» **Assignment**: Write out all of the records, keeping each one exactly as written.

=== Dataset excerpts ===

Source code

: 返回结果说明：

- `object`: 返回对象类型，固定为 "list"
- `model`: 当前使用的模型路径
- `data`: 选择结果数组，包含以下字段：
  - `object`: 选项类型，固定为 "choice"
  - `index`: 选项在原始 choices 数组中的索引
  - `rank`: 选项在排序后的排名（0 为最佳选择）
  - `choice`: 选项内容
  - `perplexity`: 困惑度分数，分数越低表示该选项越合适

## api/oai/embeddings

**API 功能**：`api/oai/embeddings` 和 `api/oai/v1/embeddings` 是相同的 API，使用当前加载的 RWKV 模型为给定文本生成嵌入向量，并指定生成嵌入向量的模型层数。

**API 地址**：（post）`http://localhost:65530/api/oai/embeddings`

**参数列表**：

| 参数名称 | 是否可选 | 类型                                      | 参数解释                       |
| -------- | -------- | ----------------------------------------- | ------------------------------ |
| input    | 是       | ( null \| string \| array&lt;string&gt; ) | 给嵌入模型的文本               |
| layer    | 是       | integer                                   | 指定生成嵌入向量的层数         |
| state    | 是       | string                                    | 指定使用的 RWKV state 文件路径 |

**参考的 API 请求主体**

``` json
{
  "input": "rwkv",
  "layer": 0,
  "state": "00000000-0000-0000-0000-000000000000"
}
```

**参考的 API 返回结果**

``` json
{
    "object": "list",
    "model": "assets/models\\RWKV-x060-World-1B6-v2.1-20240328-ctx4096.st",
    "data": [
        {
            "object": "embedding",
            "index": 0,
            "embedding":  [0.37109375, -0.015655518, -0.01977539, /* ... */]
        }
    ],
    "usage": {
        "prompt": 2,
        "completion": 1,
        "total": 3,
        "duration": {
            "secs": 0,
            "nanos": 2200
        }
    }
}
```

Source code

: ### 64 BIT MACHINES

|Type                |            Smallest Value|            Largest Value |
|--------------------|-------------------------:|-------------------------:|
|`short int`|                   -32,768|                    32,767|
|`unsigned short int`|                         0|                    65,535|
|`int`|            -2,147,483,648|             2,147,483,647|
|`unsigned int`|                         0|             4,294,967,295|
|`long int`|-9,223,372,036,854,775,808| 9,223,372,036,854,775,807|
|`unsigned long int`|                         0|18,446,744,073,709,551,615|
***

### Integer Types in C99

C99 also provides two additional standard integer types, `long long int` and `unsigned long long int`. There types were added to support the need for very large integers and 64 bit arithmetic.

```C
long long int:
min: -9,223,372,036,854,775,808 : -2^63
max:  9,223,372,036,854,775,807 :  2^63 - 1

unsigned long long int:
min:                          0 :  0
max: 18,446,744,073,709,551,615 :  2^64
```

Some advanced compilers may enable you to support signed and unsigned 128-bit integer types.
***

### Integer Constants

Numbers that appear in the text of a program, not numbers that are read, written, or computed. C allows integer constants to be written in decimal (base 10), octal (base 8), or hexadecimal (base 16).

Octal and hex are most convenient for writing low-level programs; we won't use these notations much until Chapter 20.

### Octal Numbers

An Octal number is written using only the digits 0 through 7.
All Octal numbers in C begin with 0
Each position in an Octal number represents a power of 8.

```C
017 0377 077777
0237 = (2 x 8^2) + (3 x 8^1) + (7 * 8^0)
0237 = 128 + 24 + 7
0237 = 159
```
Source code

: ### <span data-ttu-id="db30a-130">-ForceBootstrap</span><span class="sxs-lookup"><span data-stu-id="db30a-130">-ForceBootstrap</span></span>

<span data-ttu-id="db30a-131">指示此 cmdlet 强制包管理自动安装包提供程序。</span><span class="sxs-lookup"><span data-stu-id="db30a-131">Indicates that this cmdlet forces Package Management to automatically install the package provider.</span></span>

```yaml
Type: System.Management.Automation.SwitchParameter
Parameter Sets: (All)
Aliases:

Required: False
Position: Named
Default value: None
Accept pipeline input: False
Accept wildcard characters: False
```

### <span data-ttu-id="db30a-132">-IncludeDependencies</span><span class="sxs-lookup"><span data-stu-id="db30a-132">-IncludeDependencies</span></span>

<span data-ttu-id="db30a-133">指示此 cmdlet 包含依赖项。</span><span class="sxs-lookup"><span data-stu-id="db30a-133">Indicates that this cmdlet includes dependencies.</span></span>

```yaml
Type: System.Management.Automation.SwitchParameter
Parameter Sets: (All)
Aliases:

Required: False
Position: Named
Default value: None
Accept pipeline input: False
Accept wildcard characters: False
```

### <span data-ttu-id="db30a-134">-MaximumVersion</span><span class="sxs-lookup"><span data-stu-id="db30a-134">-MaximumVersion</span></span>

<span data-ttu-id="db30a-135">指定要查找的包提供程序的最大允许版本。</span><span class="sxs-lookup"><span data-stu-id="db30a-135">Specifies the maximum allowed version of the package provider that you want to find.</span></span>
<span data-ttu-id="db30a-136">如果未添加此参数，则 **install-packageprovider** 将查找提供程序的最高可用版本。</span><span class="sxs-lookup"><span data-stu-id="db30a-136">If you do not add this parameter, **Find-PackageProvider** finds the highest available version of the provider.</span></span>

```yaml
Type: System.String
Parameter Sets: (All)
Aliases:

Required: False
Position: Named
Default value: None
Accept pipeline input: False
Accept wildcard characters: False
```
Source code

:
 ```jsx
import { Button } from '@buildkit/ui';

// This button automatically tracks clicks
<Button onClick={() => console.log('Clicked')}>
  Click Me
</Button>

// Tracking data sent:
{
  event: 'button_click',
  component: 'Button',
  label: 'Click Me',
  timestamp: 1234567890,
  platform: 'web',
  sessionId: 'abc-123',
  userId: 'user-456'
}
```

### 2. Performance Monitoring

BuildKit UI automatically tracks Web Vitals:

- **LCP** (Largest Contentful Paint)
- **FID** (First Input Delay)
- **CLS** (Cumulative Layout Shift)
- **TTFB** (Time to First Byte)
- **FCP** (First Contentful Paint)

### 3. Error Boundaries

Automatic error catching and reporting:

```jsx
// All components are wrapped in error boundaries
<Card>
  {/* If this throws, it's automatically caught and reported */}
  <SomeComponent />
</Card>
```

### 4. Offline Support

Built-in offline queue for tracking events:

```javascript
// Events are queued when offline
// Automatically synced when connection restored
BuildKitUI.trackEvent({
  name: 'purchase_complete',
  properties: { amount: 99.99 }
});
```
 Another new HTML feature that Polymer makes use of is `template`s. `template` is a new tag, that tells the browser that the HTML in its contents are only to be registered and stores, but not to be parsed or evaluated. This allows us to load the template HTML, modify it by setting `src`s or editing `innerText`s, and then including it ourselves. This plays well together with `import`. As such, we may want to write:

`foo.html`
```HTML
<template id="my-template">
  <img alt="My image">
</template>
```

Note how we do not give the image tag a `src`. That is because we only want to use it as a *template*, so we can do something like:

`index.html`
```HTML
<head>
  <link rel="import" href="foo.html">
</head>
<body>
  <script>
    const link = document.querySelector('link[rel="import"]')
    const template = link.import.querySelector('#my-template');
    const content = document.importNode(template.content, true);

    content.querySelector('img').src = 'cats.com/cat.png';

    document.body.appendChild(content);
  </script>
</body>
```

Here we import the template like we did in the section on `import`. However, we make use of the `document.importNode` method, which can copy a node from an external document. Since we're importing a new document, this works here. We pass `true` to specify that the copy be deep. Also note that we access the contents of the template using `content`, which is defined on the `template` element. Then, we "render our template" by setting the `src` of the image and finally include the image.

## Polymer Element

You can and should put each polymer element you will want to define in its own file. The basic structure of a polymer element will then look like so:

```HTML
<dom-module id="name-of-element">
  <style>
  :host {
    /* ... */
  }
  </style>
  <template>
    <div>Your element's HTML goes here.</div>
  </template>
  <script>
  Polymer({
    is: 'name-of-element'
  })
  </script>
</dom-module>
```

===

» **The completed task**:
Source code

: 返回结果说明：

- `object`: 返回对象类型，固定为 "list"
- `model`: 当前使用的模型路径
- `data`: 选择结果数组，包含以下字段：
  - `object`: 选项类型，固定为 "choice"
  - `index`: 选项在原始 choices 数组中的索引
  - `rank`: 选项在排序后的排名（0 为最佳选择）
  - `choice`: 选项内容
  - `perplexity`: 困惑度分数，分数越低表示该选项越合适

## api/oai/embeddings

**API 功能**：`api/oai/embeddings` 和 `api/oai/v1/embeddings` 是相同的 API，使用当前加载的 RWKV 模型为给定文本生成嵌入向量，并指定生成嵌入向量的模型层数。

**API 地址**：（post）`http://localhost:65530/api/oai/embeddings`

**参数列表**：

| 参数名称 | 是否可选 | 类型                                      | 参数解释                       |
| -------- | -------- | ----------------------------------------- | ------------------------------ |
| input    | 是       | ( null \| string \| array&lt;string&gt; ) | 给嵌入模型的文本               |
| layer    | 是       | integer                                   | 指定生成嵌入向量的层数         |
| state    | 是       | string                                    | 指定使用的 RWKV state 文件路径 |

**参考的 API 请求主体**

``` json
{
  "input": "rwkv",
  "layer": 0,
  "state": "00000000-0000-0000-0000-000000000000"
}
```

**参考的 API 返回结果**

``` json
{
    "object": "list",
    "model": "assets/models\\RWKV-x060-World-1B6-v2.1-20240328-ctx4096.st",
    "data": [
        {
            "object": "embedding",
            "index": 0,
            "embedding":  [0.37109375, -0.015655518, -0.01977539, /* ... */]
        }
    ],
    "usage": {
        "prompt": 2,
        "completion": 1,
        "total": 3,
        "duration": {
            "secs": 0,
            "nanos": 2200
        }
    }
}
```

Source code

: ### 64 BIT MACHINES

|Type                |            Smallest Value|            Largest Value |
|--------------------|-------------------------:|-------------------------:|
|`short int`|                   -32,768|                    32,767|
|`unsigned short int`|                         0|                    65,535|
|`int`|            -2,147,483,648|             2,147,483,647|
|`unsigned int`|                         0|             4,294,967,295|
|`long int`|-9,223,372,036,854,775,808| 9,223,372,036,854,775,807|
|`unsigned long int`|                         0|18,446,744,073,709,551,615|
***

### Integer Types in C99

C99 also provides two additional standard integer types, `long long int` and `unsigned long long int`. There types were added to support the need for very large integers and 64 bit arithmetic.

```C
long long int:
min: -9,223,372,036,854,775,808 : -2^63
max:  9,223,372,036,854,775,807 :  2^63 - 1

unsigned long long int:
min:                          0 :  0
max: 18,446,744,073,709,551,615 :  2^64
```

Some advanced compilers may enable you to support signed and unsigned 128-bit integer types.
***

### Integer Constants

Numbers that appear in the text of a program, not numbers that are read, written, or computed. C allows integer constants to be written in decimal (base 10), octal (base 8), or hexadecimal (base 16).

Octal and hex are most convenient for writing low-level programs; we won't use these notations much until Chapter 20.

### Octal Numbers

An Octal number is written using only the digits 0 through 7.
All Octal numbers in C begin with 0
Each position in an Octal number represents a power of 8.

```C
017 0377 077777
0237 = (2 x 8^2) + (3 x 8^1) + (7 * 8^0)
0237 = 128 + 24 + 7
0237 = 159
```
Source code

: ### <span data-ttu-id="db30a-130">-ForceBootstrap</span><span class="sxs-lookup"><span data-stu-id="db30a-130">-ForceBootstrap</span></span>

<span data-ttu-id="db30a-131">指示此 cmdlet 强制包管理自动安装包提供程序。</span><span class="sxs-lookup"><span data-stu-id="db30a-131">Indicates that this cmdlet forces Package Management to automatically install the package provider.</span></span>

```yaml
Type: System.Management.Automation.SwitchParameter
Parameter Sets: (All)
Aliases:

Required: False
Position: Named
Default value: None
Accept pipeline input: False
Accept wildcard characters: False
```

### <span data-ttu-id="db30a-132">-IncludeDependencies</span><span class="sxs-lookup"><span data-stu-id="db30a-132">-IncludeDependencies</span></span>

<span data-ttu-id="db30a-133">指示此 cmdlet 包含依赖项。</span><span class="sxs-lookup"><span data-stu-id="db30a-133">Indicates that this cmdlet includes dependencies.</span></span>

```yaml
Type: System.Management.Automation.SwitchParameter
Parameter Sets: (All)
Aliases:

Required: False
Position: Named
Default value: None
Accept pipeline input: False
Accept wildcard characters: False
```

### <span data-ttu-id="db30a-134">-MaximumVersion</span><span class="sxs-lookup"><span data-stu-id="db30a-134">-MaximumVersion</span></span>

<span data-ttu-id="db30a-135">指定要查找的包提供程序的最大允许版本。</span><span class="sxs-lookup"><span data-stu-id="db30a-135">Specifies the maximum allowed version of the package provider that you want to find.</span></span>
<span data-ttu-id="db30a-136">如果未添加此参数，则 **install-packageprovider** 将查找提供程序的最高可用版本。</span><span class="sxs-lookup"><span data-stu-id="db30a-136">If you do not add this parameter, **Find-PackageProvider** finds the highest available version of the provider.</span></span>

```yaml
Type: System.String
Parameter Sets: (All)
Aliases:

Required: False
Position: Named
Default value: None
Accept pipeline input: False
Accept wildcard characters: False
```
Source code

:
 ```jsx
import { Button } from '@buildkit/ui';

// This button automatically tracks clicks
<Button onClick={() => console.log('Clicked')}>
  Click Me
</Button>

// Tracking data sent:
{
  event: 'button_click',
  component: 'Button',
  label: 'Click Me',
  timestamp: 1234567890,
  platform: 'web',
  sessionId: 'abc-123',
  userId: 'user-456'
}
```

### 2. Performance Monitoring

BuildKit UI automatically tracks Web Vitals:

- **LCP** (Largest Contentful Paint)
- **FID** (First Input Delay)
- **CLS** (Cumulative Layout Shift)
- **TTFB** (Time to First Byte)
- **FCP** (First Contentful Paint)

### 3. Error Boundaries

Automatic error catching and reporting:

```jsx
// All components are wrapped in error boundaries
<Card>
  {/* If this throws, it's automatically caught and reported */}
  <SomeComponent />
</Card>
```

### 4. Offline Support

Built-in offline queue for tracking events:

```javascript
// Events are queued when offline
// Automatically synced when connection restored
BuildKitUI.trackEvent({
  name: 'purchase_complete',
  properties: { amount: 99.99 }
});
```
 Another new HTML feature that Polymer makes use of is `template`s. `template` is a new tag, that tells the browser that the HTML in its contents are only to be registered and stores, but not to be parsed or evaluated. This allows us to load the template HTML, modify it by setting `src`s or editing `innerText`s, and then including it ourselves. This plays well together with `import`. As such, we may want to write:

`foo.html`
```HTML
<template id="my-template">
  <img alt="My image">
</template>
```

Note how we do not give the image tag a `src`. That is because we only want to use it as a *template*, so we can do something like:

`index.html`
```HTML
<head>
  <link rel="import" href="foo.html">
</head>
<body>
  <script>
    const link = document.querySelector('link[rel="import"]')
    const template = link.import.querySelector('#my-template');
    const content = document.importNode(template.content, true);

    content.querySelector('img').src = 'cats.com/cat.png';

    document.body.appendChild(content);
  </script>
</body>
```

Here we import the template like we did in the section on `import`. However, we make use of the `document.importNode` method, which can copy a node from an external document. Since we're importing a new document, this works here. We pass `true` to specify that the copy be deep. Also note that we access the contents of the template using `content`, which is defined on the `template` element. Then, we "render our template" by setting the `src` of the image and finally include the image.

## Polymer Element

You can and should put each polymer element you will want to define in its own file. The basic structure of a polymer element will then look like so:

```HTML
<dom-module id="name-of-element">
  <style>
  :host {
    /* ... */
  }
  </style>
  <template>
    <div>Your element's HTML goes here.</div>
  </template>
  <script>
  Polymer({
    is: 'name-of-element'
  })
  </script>
</dom-module>
```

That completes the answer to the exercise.